WASHINGTON — A top executive for NCOSE, the religiously inspired anti-porn lobby formerly known as Morality in Media, wrote this week that members of the organization have “met regularly” with Meta executives responsible for Instagram moderation.
In a fundraising article published Monday on the organization’s website, NCOSE Vice President Haley McNamara boasts of a decade’s worth of alleged successes by the organization’s annual “Dirty Dozen” campaign. That campaign shames corporations that NCOSE accuses of contributing to sexual exploitation — a term it applies extremely broadly, including to the entire adult industry and any platform or company that does not subscribe to its censorious standards regarding sexual content.
Claiming success in NCOSE’s efforts targeting Instagram, McNamara asserts, “While Instagram still has more work to do, they have met regularly with the National Center on Sexual Exploitation to hear and address our concerns.”
McNamara adds that those meetings have resulted in “increasing some protections for children by improving systems to identify grooming behavior patterns, and no longer allowing adult strangers to send unsolicited direct messages for minors.
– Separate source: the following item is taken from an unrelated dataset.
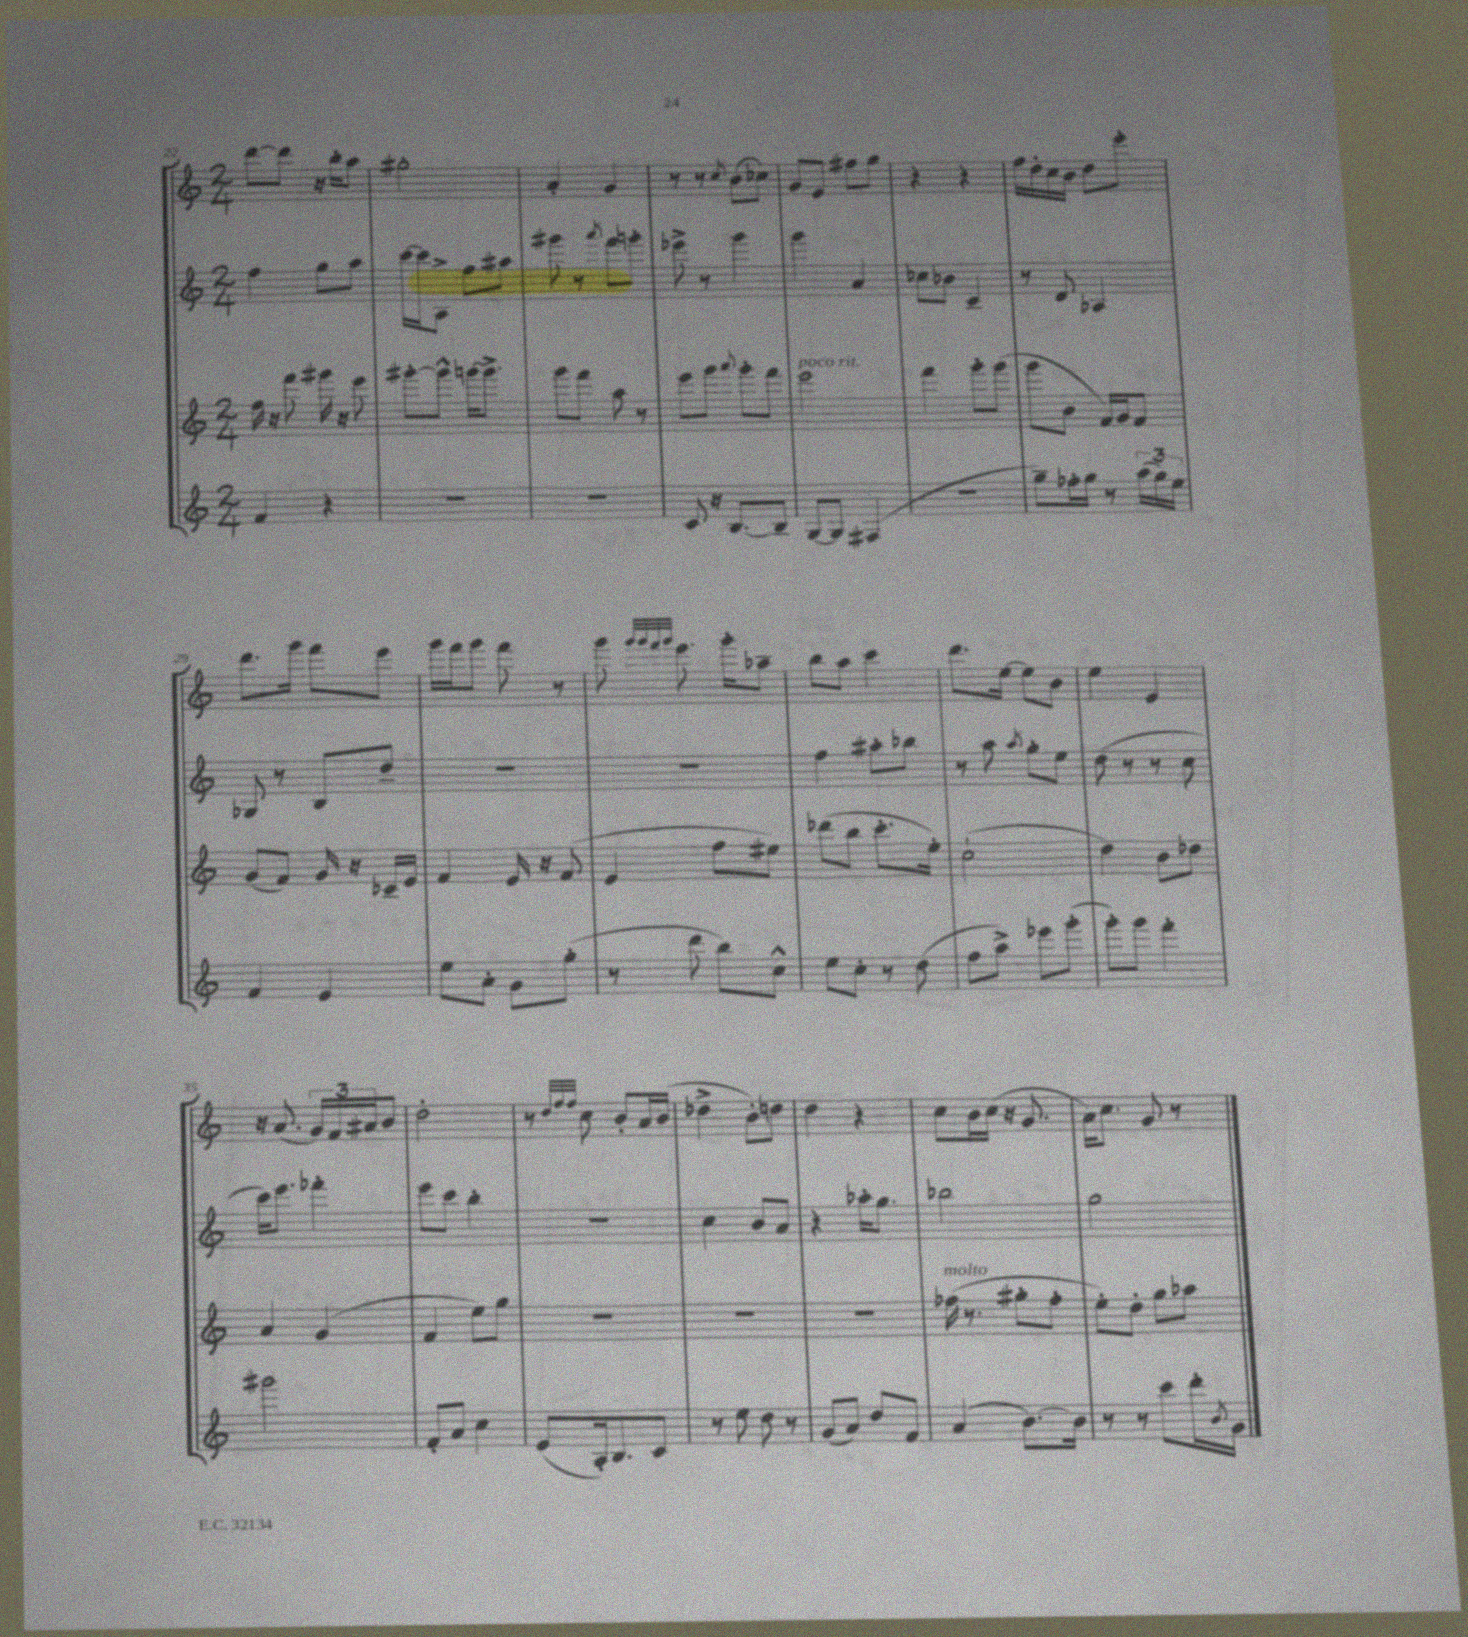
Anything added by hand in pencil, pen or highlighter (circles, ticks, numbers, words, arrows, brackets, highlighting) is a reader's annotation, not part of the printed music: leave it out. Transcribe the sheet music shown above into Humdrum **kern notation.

Each policy improvement helps prevent abuse for its 1 billion monthly users.”
XBIZ contacted Meta for comment on McNamara’s claim about regular meetings affecting policy, but received no answer.
NCOSE's Extreme Anti-Porn Beliefs
One of the stated goals of NCOSE is to eradicate pornography and all forms of sex work by “striking deep at the roots of the systems which support and sustain sexual abuse and exploitation.”
Formed by clergymen in the early 1960s, NCOSE views pornography as “a deeply damaging social influence that corrodes relationships, erodes the sensibilities and sexual freedom of consumers, and dehumanizes those used to make it.” Over the years, the group has labeled as pornography everything from 18th-century novels that mention sex work, to Sports Illustrated and Cosmopolitan magazines, to mainstream movies and TV shows depicting human sexuality.
McNamara’s article also celebrates supposed NCOSE wins forcing Carl’s Jr. to “stop producing hyper-sexualized, misogynistic ads for their fast food products”; CVS to “remove the annual Sports Illustrated Swimsuit Issue from their checkout areas and promotional displays”; Army and Air Force stores to stop selling what the group terms “pornographic magazines”; Hilton Hotels Worldwide, Hyatt Hotels & Resorts and InterContinental Hotel Group to stop showing in-room adult content; Snapchat to deplatform all sex workers; and Walmart to “remove Cosmopolitan magazine from checkout lines at all of its stores across the country.”
“Cosmopolitan, like Playboy, places women’s value primarily on their ability to sexually satisfy a man and therefore feeds a culture that premises male sexual entitlement,” McNamara declares. “NCOSE is grateful for Walmart’s leadership to reduce the amount of unsolicited sexually objectifying material that bombards youth and adults alike.”
As XBIZ reported, McNamara, in her capacity as head of the NCOSE-controlled International Centre on Sexual Exploitation, was a crucial contributor to the recent anti-porn document by the U.K.’s All-Party Parliamentary Group on Commercial Sexual Exploitation, which repeated anti-porn myths and recommended a state crackdown on sexual expression online.